• GIVEN PASSAGE
- - -

And last weekend, a production crew and staff from Atlanta and New York City spent two days in town filming a video for the song, scheduled to debut later this month on BET and MTV. The video depicts scenes from various Shreveport inner-city areas, including Dooley’s Cedar Grove neighborhood. The video shoot also includes scenes from local hip-hop club Kokopelli’s.

“We chose the locations based on what areas are usually hot. Those are hot spots that are usually packed,” Dooley said. “So we figured we’d just shoot it right there. Everyone is familiar with those spots.”

Some are expecting the video to be a huge deal for Shreveport.

“This is going to be one of Shreveport’s first national videos,” said Orville Hall, marketing director for Polo Grounds Records, a record label under the J Records label group (Alicia Keys, Gavin DeGraw, Aretha Franklin), which signed Hurricane Chris as their first artist four months ago.

Hurricane Chris is currently on a promotional tour across the country. Following the video, he said fans can expect another mix tape and a new album, executive produced by Mr. Collipark. No release date has been set yet.

The road less traveled

Dooley is living the dream that many local rappers and entertainers aspire to.

“It feels good to see what we got going on. I’m just taking the blessings as they come. I thank God and keep going,” he said.

However, even at age 18, Dooley is no overnight success. He remembers starting his rap career as early as age 8 or 9.

- - -

• Dataset records
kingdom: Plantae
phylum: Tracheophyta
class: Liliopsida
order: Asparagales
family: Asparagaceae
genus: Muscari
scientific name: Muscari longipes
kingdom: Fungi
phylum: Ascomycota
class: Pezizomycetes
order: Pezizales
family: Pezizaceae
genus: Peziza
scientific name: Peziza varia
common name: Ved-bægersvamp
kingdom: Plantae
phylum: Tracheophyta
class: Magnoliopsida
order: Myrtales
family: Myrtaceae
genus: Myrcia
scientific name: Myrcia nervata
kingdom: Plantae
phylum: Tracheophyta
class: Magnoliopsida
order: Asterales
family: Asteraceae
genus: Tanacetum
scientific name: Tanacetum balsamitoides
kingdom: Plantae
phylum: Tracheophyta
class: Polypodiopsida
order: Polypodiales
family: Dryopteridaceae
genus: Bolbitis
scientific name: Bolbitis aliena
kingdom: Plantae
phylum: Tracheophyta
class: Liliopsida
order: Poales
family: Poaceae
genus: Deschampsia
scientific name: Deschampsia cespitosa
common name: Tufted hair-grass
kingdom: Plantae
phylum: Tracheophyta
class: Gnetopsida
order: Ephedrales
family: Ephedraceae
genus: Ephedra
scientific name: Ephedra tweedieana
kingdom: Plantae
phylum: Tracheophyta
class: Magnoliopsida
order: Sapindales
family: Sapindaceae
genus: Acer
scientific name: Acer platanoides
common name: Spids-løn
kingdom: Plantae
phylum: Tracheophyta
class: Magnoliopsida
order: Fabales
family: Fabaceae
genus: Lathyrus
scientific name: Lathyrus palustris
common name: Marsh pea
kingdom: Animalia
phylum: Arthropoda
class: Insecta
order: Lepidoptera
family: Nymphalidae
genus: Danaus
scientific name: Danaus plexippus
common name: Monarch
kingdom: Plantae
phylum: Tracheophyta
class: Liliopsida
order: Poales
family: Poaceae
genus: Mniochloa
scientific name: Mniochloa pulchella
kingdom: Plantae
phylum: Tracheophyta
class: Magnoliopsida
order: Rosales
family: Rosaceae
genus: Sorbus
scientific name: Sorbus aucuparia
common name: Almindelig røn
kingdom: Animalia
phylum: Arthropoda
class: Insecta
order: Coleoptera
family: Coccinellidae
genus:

- - -

• TASK STATEMENT
In the Shreveport video article, on which networks is the video scheduled to debut? Rely only on the Shreveport video article, not on the entries.

• RESULT FOR THIS EXERCISE
BET and MTV.